* _EXTRAIT CHOISI_
C’est à partir de sa chaire privilégiée, la rue, que Jésus fait connaître son rêve, son seul rêve, sa bonne nouvelle : les temps sont accomplis, le royaume arrive chez vous. Ce projet, Jésus l’annonce sans les habits usuels des chaires des temples, sans apparat distinctif d’une classe sociale, celle des dirigeants religieux ou civils, sans titre universitaire ou de docteur l’autorisant à intervenir en public. Il partage son rêve avec tout le monde : riches et pauvres, instruits et analphabètes, hommes et femmes. Ce qui scandalise les notables, c’est que Jésus ne considère pas les impurs comme des exclus, mais comme des invités privilégiés au banquet du salut, selon ce que vient d’exprimer le nouveau répertoire de catéchèse de juin 2020.
À lire les évangélistes, Jésus malgré un agenda dépourvu de tout rendez-vous, ne perd pas son temps pour autant en se tenant loin des chaires des synagogues et des docteurs de la loi. Même s’il ne planifie rien, s’il est, dit-on, libre comme l’air, il a du temps, beaucoup de temps pour les autres. À tous ceux qui l’arrêtent pour jaser avec lui, à ceux qui le questionnent sur son identité, qui sont en recherche, Jésus, sans les encourager à aller écouter les docteurs de la loi, leur propose un chemin : suis-moi. Luc mentionne certaines raisons de leur refus : enterrer un parent, prévenir d’abord sa famille, terminer son travail de récolte du blé. Il faut être aveugle pour ne pas nous reconnaître dans leurs tergiversations.

* _DONNÉES FOURNIES_
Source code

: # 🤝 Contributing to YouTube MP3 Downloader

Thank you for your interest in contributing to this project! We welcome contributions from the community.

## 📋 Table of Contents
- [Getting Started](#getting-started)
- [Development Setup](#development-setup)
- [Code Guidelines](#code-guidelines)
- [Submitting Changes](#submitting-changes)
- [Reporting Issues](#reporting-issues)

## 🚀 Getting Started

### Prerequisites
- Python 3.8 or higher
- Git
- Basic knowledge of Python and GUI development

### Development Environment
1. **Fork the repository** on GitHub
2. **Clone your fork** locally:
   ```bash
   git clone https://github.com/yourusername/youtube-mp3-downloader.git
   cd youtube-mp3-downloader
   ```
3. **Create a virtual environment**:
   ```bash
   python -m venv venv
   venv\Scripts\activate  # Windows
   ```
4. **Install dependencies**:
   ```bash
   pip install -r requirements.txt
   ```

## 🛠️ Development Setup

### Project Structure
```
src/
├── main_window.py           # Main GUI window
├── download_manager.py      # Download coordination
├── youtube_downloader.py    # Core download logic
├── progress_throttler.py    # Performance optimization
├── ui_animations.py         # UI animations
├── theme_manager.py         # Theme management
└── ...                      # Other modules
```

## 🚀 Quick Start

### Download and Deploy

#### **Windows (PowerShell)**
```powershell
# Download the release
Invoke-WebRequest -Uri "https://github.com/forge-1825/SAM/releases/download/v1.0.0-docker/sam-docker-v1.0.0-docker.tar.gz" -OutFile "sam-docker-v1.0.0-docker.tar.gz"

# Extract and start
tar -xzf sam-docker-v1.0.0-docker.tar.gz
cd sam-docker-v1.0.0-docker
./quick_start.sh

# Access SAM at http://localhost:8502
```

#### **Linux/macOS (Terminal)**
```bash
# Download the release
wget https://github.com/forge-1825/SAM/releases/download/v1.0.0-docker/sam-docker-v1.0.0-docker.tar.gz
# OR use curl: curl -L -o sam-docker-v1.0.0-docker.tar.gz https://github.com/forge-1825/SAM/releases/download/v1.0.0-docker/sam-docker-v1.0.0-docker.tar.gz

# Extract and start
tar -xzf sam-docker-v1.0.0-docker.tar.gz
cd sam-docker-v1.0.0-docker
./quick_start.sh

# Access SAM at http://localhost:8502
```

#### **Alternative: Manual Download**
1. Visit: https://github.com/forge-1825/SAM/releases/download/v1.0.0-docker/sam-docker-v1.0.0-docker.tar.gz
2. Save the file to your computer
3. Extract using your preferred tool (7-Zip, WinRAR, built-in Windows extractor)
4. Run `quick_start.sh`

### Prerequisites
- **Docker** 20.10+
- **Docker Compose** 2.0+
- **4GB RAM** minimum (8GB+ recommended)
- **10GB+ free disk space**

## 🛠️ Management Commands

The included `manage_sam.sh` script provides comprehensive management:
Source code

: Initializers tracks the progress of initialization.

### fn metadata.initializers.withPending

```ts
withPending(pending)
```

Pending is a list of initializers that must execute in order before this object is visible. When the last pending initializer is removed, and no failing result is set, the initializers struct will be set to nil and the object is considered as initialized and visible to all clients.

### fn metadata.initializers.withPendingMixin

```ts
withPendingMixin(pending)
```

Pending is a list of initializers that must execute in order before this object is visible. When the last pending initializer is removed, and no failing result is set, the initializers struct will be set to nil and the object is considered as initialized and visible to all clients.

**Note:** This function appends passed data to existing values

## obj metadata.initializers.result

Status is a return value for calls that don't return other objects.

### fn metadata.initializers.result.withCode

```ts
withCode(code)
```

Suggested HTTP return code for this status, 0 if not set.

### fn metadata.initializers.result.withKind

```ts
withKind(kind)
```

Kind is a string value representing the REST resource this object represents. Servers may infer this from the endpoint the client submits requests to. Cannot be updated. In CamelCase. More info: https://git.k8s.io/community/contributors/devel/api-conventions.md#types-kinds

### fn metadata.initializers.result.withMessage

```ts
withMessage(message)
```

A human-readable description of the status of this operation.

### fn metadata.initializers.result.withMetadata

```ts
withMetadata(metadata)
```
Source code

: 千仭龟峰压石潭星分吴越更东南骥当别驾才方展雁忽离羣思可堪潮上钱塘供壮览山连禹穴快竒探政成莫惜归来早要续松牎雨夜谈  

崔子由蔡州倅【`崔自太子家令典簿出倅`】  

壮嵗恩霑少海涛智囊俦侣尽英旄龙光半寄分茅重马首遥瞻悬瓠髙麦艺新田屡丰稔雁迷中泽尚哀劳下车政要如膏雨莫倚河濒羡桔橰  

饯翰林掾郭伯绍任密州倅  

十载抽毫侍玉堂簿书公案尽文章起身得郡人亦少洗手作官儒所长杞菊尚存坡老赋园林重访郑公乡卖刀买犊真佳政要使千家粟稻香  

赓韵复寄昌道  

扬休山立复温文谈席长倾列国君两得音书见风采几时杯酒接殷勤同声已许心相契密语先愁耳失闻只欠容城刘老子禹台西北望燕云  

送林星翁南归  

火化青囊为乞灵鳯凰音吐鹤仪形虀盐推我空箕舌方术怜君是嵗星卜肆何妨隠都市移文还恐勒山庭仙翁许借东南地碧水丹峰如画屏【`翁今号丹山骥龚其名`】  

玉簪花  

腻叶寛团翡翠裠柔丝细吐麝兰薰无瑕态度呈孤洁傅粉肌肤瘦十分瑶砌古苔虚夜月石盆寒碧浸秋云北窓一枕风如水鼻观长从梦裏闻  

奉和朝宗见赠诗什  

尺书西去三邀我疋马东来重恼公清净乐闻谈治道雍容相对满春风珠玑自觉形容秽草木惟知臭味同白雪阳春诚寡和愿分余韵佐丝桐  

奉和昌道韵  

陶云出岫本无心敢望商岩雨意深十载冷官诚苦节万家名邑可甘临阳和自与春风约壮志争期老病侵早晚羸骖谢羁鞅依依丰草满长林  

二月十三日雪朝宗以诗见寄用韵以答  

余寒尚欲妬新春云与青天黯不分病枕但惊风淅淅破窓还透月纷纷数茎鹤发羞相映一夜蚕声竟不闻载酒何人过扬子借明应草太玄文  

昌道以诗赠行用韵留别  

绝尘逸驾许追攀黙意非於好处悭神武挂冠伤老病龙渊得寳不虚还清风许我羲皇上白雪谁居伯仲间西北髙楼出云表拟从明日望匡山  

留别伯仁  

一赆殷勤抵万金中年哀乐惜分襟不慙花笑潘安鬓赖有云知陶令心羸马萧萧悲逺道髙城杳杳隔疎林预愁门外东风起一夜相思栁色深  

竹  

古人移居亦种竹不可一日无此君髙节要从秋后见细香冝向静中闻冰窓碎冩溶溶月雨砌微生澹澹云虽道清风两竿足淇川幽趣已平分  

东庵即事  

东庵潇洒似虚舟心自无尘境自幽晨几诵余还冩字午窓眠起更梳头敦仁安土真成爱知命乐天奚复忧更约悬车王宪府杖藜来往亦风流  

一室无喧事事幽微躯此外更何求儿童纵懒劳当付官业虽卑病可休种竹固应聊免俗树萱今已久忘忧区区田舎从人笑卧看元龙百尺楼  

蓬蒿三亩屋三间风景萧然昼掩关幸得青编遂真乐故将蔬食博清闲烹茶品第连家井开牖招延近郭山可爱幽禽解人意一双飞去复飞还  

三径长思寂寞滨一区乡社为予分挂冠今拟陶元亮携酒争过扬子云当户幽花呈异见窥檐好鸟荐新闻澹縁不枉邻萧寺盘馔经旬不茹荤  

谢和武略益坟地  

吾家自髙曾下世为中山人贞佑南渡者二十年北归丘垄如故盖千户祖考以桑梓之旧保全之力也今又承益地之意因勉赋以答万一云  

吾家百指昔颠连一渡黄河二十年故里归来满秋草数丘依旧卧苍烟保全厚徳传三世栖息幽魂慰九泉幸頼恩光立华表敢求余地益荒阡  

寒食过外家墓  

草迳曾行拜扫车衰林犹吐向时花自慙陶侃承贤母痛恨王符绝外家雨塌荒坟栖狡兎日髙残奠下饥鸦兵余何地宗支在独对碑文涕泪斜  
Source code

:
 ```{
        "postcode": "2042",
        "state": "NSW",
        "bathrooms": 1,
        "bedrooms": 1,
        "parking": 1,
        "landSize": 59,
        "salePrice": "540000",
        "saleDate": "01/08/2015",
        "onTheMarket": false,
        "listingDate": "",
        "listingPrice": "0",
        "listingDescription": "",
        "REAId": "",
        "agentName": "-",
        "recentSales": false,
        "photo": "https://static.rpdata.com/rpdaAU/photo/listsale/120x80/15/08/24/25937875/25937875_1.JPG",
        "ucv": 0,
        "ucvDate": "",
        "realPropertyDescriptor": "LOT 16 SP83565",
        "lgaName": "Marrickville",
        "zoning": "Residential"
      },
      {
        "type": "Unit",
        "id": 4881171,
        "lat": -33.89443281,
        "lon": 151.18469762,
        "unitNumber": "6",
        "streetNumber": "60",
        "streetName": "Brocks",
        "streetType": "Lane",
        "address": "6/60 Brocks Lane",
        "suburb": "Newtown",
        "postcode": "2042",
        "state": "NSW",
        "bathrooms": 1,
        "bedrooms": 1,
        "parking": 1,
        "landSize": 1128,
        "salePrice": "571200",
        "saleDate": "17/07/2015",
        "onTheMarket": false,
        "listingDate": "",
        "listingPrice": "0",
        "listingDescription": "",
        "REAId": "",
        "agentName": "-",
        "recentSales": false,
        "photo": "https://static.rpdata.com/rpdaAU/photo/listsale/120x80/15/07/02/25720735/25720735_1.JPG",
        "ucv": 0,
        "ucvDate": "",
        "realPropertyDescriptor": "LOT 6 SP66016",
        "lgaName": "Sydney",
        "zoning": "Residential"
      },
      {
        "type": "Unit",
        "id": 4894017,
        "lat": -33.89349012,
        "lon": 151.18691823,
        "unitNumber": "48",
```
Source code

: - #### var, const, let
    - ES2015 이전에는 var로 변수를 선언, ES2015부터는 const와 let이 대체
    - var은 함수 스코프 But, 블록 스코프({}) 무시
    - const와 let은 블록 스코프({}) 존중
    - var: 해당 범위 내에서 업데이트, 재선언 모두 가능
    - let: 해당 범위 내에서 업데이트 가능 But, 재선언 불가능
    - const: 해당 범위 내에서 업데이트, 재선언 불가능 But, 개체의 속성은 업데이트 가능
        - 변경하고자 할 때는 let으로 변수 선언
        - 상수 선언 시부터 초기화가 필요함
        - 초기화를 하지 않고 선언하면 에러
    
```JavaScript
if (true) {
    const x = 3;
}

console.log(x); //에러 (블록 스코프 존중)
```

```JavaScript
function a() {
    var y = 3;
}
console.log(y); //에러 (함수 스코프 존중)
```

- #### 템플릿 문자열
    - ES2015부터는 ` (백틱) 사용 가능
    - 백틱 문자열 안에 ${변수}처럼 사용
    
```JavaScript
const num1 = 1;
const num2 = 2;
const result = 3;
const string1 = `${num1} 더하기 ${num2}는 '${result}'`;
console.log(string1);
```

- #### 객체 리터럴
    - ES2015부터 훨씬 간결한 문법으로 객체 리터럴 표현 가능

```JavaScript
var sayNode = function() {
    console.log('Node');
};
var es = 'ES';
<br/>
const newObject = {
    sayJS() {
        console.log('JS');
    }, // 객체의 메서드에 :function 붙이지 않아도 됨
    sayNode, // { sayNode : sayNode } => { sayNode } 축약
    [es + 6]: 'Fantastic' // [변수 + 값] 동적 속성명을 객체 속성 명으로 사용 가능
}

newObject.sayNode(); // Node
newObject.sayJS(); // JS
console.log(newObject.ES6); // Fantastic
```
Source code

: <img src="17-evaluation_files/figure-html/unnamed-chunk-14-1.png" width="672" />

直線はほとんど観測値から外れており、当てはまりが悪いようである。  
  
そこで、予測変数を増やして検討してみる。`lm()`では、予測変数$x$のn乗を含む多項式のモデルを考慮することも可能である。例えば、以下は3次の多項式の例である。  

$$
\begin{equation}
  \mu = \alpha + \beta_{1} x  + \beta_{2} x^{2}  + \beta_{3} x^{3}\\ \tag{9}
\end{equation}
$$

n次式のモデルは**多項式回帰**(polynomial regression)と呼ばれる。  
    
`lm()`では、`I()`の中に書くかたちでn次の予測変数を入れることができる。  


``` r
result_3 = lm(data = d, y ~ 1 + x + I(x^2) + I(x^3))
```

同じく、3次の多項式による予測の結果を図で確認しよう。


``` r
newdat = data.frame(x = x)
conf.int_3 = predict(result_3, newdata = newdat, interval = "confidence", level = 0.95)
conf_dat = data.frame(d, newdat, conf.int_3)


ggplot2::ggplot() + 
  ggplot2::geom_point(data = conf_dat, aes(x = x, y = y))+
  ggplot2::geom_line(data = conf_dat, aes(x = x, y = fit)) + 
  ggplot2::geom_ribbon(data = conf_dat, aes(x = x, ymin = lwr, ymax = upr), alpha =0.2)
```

* _CONSIGNE_
Pouvez-vous poursuivre le texte ci-dessus sur Jésus prêchant dans la rue, à partir de sa dernière phrase ?

* _ZONE DE RÉPONSE_
Il est tellement occupé à se laisser rencontrer qu’on le dit malade (il a perdu la tête, Mc 3, 20-21), qu’il ne prend pas le temps de manger (cf. Mc 3, 20), qu’il doit s’enfuir de nuit au désert pour se reposer et pour prier.
Ce n'est pas tant sur cette description de l’agir de Jésus qu’il faut porter notre regard, c’est sur le lieu où Jésus se tient : le chemin. Il n’est pas ici, il est en Galilée (Mt 28, 6), dit l’ange au matin de Pâques. Jésus se tient là où il y a plein de monde. Au milieu de la foule. Les églises vides sont un signe qu’il faut se tenir ailleurs. Il est facile de voir que si le nombre de «résidents» diminue, la «rue» déborde de chercheurs de Dieu.
Cessons de faire une démarcation entre ceux qui croient et ceux qui ne croient pas. Il n’y a que des chercheurs de sens, de Dieu, qu’ils soient des «résidents» ou des «non-résidents», fréquentant des lieux de culte ou pas. Le Jésus présenté par Luc et les autres évangélistes nous oblige à élargir les limites des lieux de chercheurs de Dieu. Le premier lieu où Jésus se tient est le chemin, la Galilée dont parle Matthieu.
Jésus ne vit pas au milieu de la splendeur des temples. Il passe sa vie en chemin, dans un hôpital de campagne, là où se tiennent des gens physiquement, mentalement, socialement, spirituellement affligés, se rendant accessible à toutes les personnes, athées et agnostiques, «adorateurs» de son projet comme à ses détracteurs.
L’attitude qu’il privilégie dans son hôpital de campagne n’est pas celle de l’arrogance cléricale des rabbins, mais celle de l’écoute, de la compassion. Ce sont des avenues de guérison. Jésus sait aussi se laisser enseigner comme l’indique la femme en perte de sang (Mt 9, 20). Voilà le changement radical de regard qui s’impose.
Nous plaindre des églises vides, tergiverser sur nos empêchements à suivre Jésus ou sur la pauvreté du contenu doctrinal des homélies ne fait qu’éloigner l’Église, nous détourner de notre première mission : être hôpital de campagne.
Jésus ne se contente pas de soulager les souffrants. Comme médication, il suggère, c’est aussi la mission de tout hôpital de campagne, quelque chose de beau sans l’imposer : suis-moi. AMEN.